アメリカ合衆国は基本的にヨーロッパの美術業界にとっては重要なマーケットだった。「印象派」の絵画が人気。当時、パリとアメリカで美術界の主導権争いが起きていた最中、1940年代後半にアメリカから発した「抽象表現主義」がヨーロッパで認められた事が重要な出来事です。アメリカの芸術家の作品をヨーロッパの人々が、受け入れ、認めたのです。

104ページ)
1950年までにーすなわち、抽象表現主義がもっとも盛んな時期までにーバーネット・ニューマンの目論見はすでにはっきりしていた。ニューマンは、絵画の表面を構図としてよりも面として分節することを欲していた。

112ページ)
ステラは、ポスト・ペインタリー・アブストラクションに属していると勘違いしていたが、実際は他の作家と比較すると構成主義的である。ステラの関心は、色彩としての色彩、よりも、物体としての絵画に向かっている。それはおのれの権利によって存在する事物であり、完全に自己言及的な事物なのである。

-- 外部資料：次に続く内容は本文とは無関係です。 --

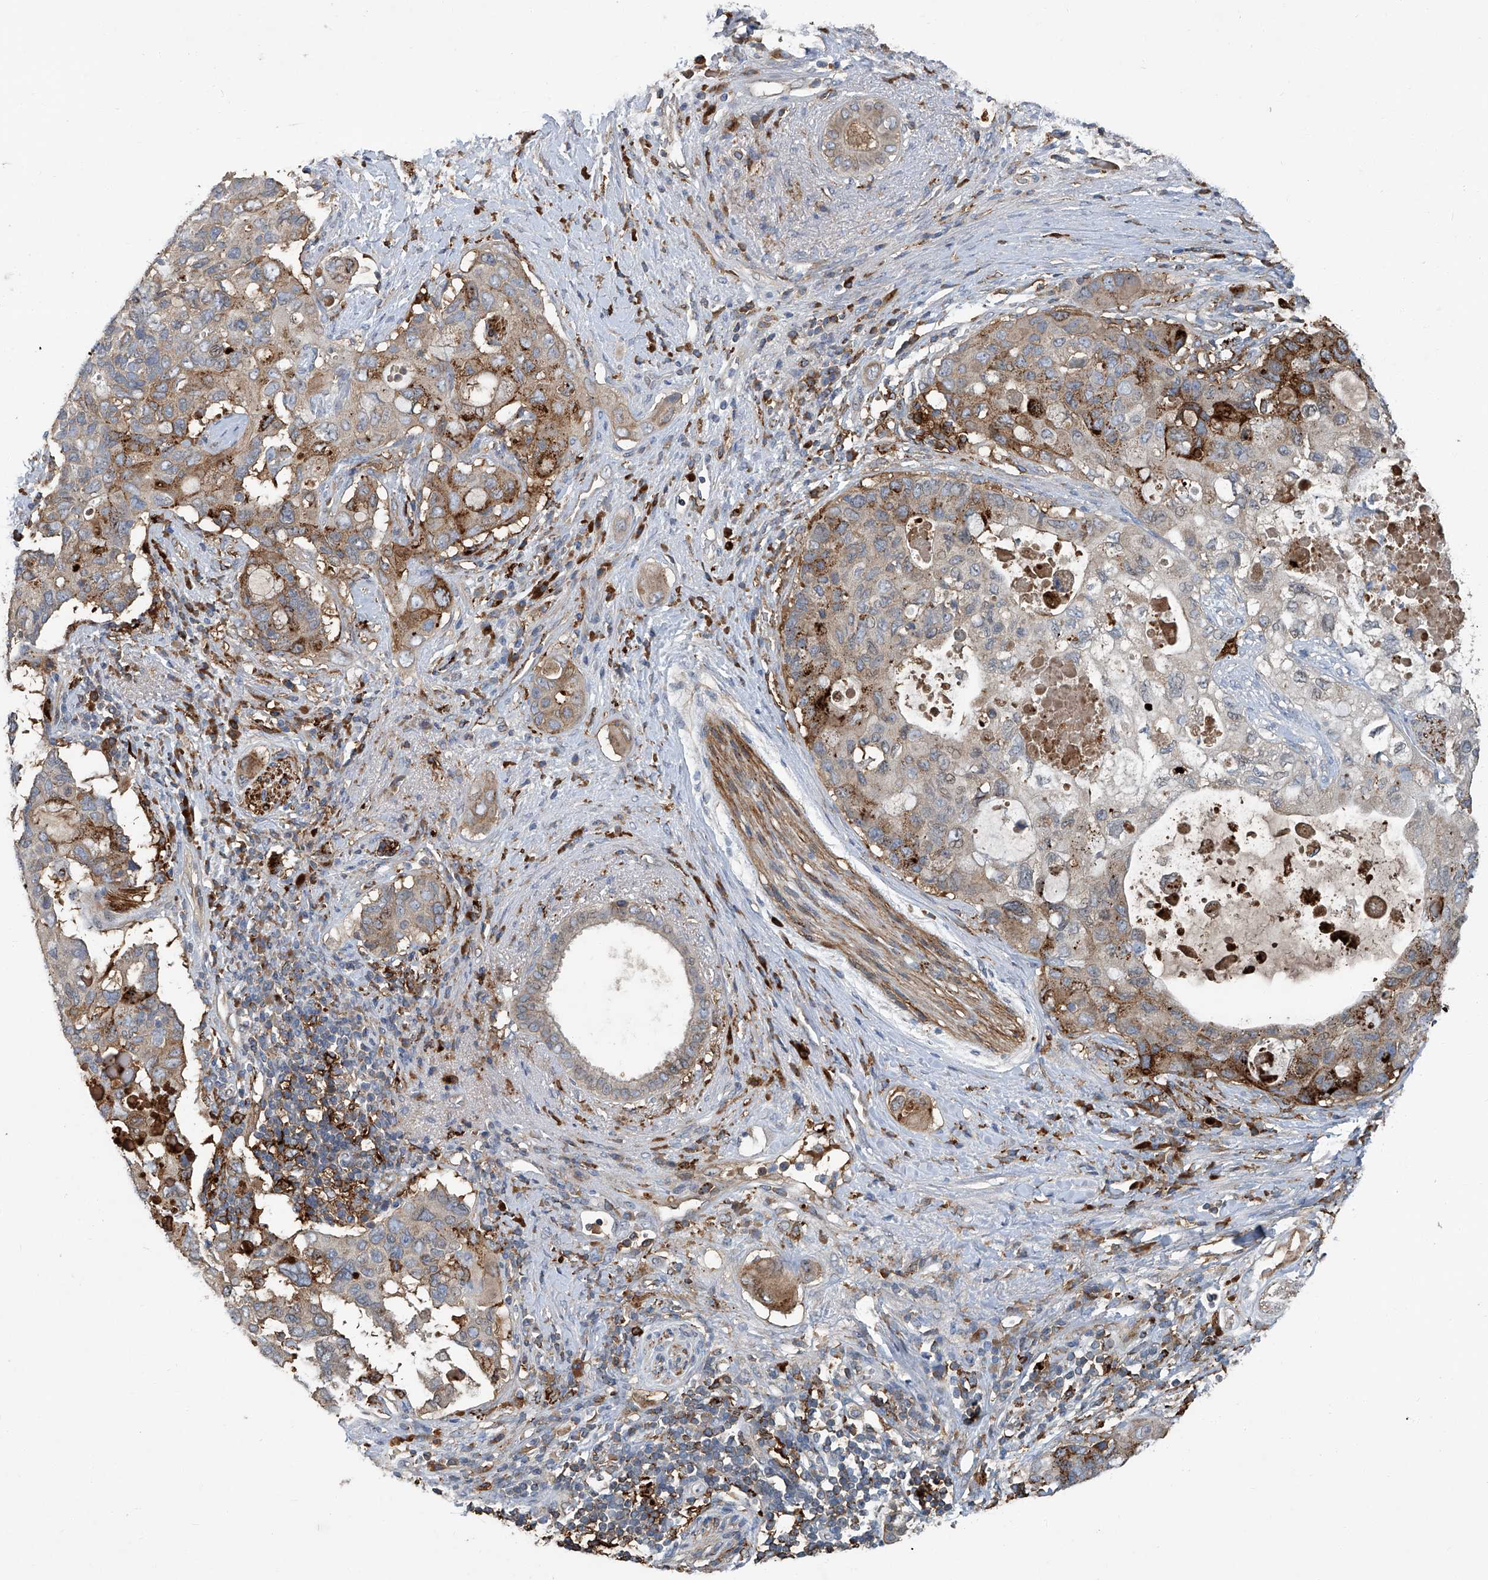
{"staining": {"intensity": "weak", "quantity": "25%-75%", "location": "cytoplasmic/membranous"}, "tissue": "pancreatic cancer", "cell_type": "Tumor cells", "image_type": "cancer", "snomed": [{"axis": "morphology", "description": "Adenocarcinoma, NOS"}, {"axis": "topography", "description": "Pancreas"}], "caption": "The immunohistochemical stain shows weak cytoplasmic/membranous positivity in tumor cells of pancreatic adenocarcinoma tissue.", "gene": "FAM167A", "patient": {"sex": "female", "age": 56}}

が、その作品はバーネット・ニューマンの作品と直接繋がっている。

113ページ)

抽象表現主義を批判する実験の試み。ジュールス・オリツキー

ラリー・プーンズ
オップ・アート

120ページ)
ポスト・ペインタリー・アブストラクションは純粋絵画によって示された様々な可能性にいわば結論が出してしまったような状態になったので、(行き詰まった?)前進することを求めたアーティストは絵画から彫刻へ移行し、様々な材料での実験的作品制作が増加した。

128ページ)
ジャスパー・ジョーンズ、ロバート・ラウシェンバーグの2人に共通しているので、純粋な絵画からの脱却。絵画を物体として取り扱っている。特別な意味やエネルギーを持たない旗、数字、ターゲットといった記号的なイメージをモチーフとして選んでいる。